Peak activity of comments is at the hour **15** wher the number of comments made are **4477** and the least activity is at the hour **07** where the number of comments made are **267**.

## 5. Calculating the Average Number of Comments for Ask HN Posts by hour. 


In [27]:
avg_num_of_comments_by_hour = {}

for hour in comments_by_hour:
    avg_num_of_comments_by_hour[hour] = round(int(comments_by_hour[hour])/posts_by_hour[hour], 2)
    
print(avg_num_of_comments_by_hour)



{'09': 5.58, '13': 14.74, '10': 13.44, '14': 13.23, '16': 16.8, '23': 7.99, '12': 9.41, '17': 11.46, '15': 38.59, '21': 16.01, '20': 21.52, '02': 23.81, '18': 13.2, '03': 7.8, '05': 10.09, '19': 10.8, '01': 11.38, '22': 6.75, '08': 10.25, '04': 7.17, '00': 8.13, '06': 9.02, '07': 7.85, '11': 11.05}


In [29]:
from operator import itemgetter 

sorted_dict = dict(sorted(avg_num_of_comments_by_hour.items(), key=itemgetter(1), reverse=True))

print(sorted_dict)

{'15': 38.59, '02': 23.81, '20': 21.52, '16': 16.8, '21': 16.01, '13': 14.74, '10': 13.44, '14': 13.23, '18': 13.2, '17': 11.46, '01': 11.38, '11': 11.05, '19': 10.8, '08': 10.25, '05': 10.09, '12': 9.41, '06': 9.02, '00': 8.13, '23': 7.99, '07': 7.85, '03': 7.8, '04': 7.17, '22': 6.75, '09': 5.58}


In [30]:
for i, (hour, avg_comments) in enumerate(sorted_dict.items()):
  if i < 5:
    print(f"{hour}: {avg_comments:.2f} average comments per post")

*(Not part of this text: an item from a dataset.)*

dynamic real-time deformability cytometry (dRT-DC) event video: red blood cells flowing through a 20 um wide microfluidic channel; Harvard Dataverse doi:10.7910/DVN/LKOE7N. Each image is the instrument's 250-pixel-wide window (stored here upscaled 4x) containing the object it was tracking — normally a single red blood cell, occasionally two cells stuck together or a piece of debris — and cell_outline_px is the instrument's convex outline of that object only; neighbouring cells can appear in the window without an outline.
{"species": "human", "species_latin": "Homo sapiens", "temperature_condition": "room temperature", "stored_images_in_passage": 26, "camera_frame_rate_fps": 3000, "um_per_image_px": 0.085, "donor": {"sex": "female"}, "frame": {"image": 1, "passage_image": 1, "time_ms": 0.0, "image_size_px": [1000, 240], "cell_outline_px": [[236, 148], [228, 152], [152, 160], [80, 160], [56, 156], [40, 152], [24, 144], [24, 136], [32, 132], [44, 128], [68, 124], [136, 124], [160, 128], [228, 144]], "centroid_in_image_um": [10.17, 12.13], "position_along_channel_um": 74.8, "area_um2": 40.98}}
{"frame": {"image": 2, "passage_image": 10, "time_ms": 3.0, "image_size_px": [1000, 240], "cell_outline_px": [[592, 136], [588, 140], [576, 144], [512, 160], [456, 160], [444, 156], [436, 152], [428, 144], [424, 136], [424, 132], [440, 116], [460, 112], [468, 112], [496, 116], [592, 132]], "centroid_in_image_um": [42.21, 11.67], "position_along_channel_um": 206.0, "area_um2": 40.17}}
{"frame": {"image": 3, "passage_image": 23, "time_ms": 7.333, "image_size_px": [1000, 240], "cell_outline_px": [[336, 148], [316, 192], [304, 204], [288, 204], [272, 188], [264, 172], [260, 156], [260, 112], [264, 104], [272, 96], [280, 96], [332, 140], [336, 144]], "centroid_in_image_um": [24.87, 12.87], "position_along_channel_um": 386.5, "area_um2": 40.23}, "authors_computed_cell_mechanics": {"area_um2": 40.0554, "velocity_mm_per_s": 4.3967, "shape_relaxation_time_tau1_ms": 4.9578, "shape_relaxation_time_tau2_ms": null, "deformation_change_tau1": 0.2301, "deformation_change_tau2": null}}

15: 38.59 average comments per post
02: 23.81 average comments per post
20: 21.52 average comments per post
16: 16.80 average comments per post
21: 16.01 average comments per post


# Conclusion 

In this project, we analyzed user interaction of Hakcer News for two post categories - Ask HN and Show HN.

Focusing on "ask" posts we found out that the data indicates that the average number of comments per hour on a platform peaks between **15:00** and **16:00** with **38.59 comments**. Notably, the early hours of **02:00** also show a high activity level with an average of **23.81 comments**. It's important to note that the above overview is showing results as per Eastern Time in the US.